* **WHAT NEEDS TO BE DONE**: If a line in the listing carries the word "ring", return a copy of that line.

* **THE DATA**:
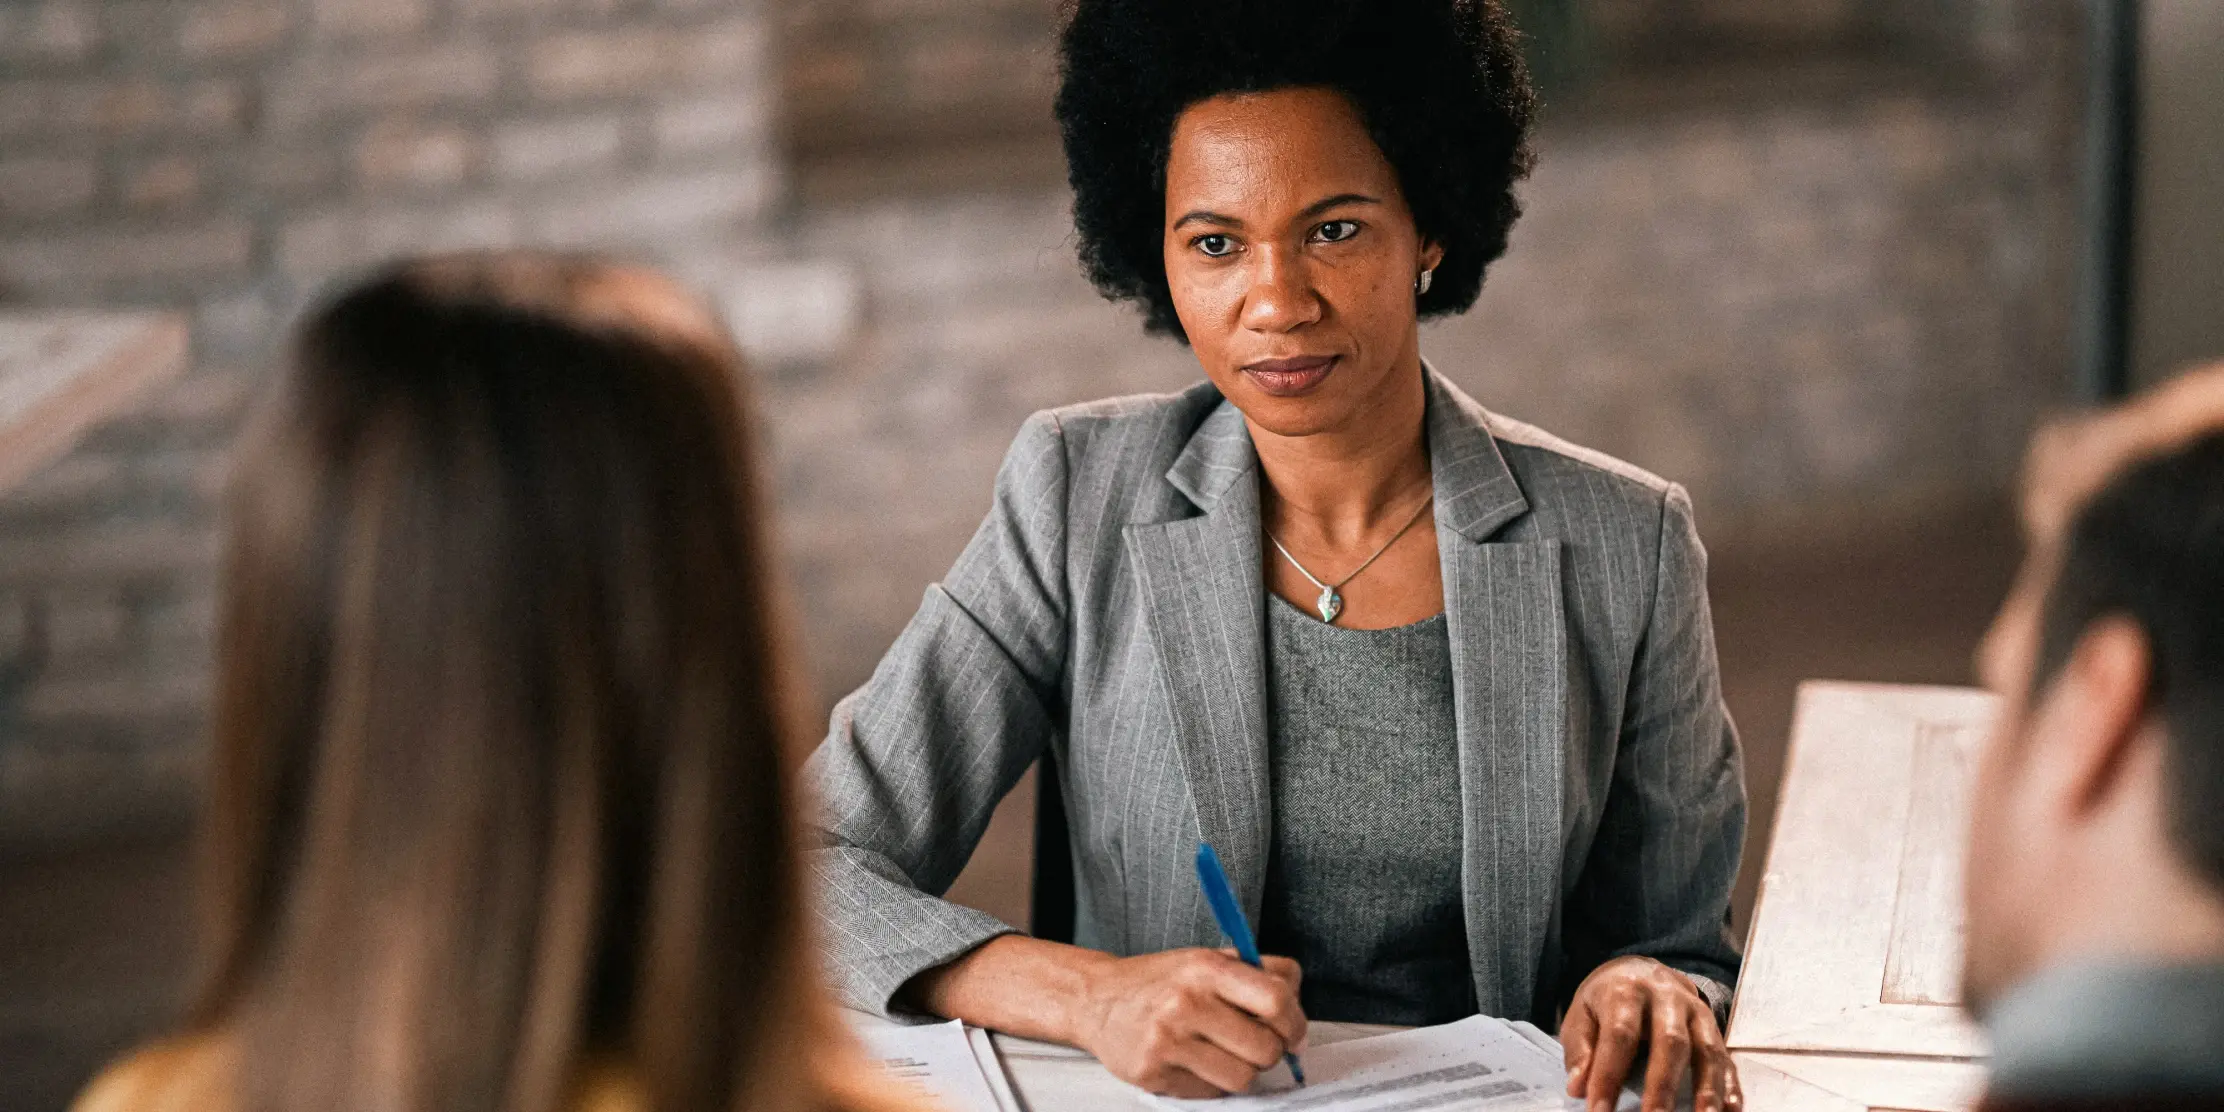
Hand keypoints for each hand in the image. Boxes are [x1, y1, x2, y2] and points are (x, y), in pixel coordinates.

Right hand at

---

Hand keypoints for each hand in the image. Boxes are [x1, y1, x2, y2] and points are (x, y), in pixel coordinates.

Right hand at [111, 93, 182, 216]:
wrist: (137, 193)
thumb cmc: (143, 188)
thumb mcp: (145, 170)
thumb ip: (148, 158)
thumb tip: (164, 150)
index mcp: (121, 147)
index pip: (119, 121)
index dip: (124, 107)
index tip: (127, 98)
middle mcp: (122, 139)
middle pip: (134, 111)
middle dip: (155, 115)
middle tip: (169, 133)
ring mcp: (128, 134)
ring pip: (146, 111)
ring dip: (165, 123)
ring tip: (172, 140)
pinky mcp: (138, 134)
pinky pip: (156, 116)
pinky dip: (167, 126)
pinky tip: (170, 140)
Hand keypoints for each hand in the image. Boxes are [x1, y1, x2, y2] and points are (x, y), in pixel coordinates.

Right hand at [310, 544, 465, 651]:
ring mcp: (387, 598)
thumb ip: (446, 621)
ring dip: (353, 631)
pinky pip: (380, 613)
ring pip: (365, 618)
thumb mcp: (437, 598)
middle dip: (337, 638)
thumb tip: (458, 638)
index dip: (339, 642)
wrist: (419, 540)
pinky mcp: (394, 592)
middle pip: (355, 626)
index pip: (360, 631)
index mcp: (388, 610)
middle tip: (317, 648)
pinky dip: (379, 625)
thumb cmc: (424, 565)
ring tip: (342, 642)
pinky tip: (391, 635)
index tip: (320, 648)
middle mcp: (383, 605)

* **TASK RESULT**:
ring mcp: (128, 134)
ring pip: (146, 111)
ring dip: (165, 123)
ring tip: (172, 140)
ring mcp: (387, 598)
ring dip: (353, 631)
ring pip: (365, 618)
ring tip: (342, 642)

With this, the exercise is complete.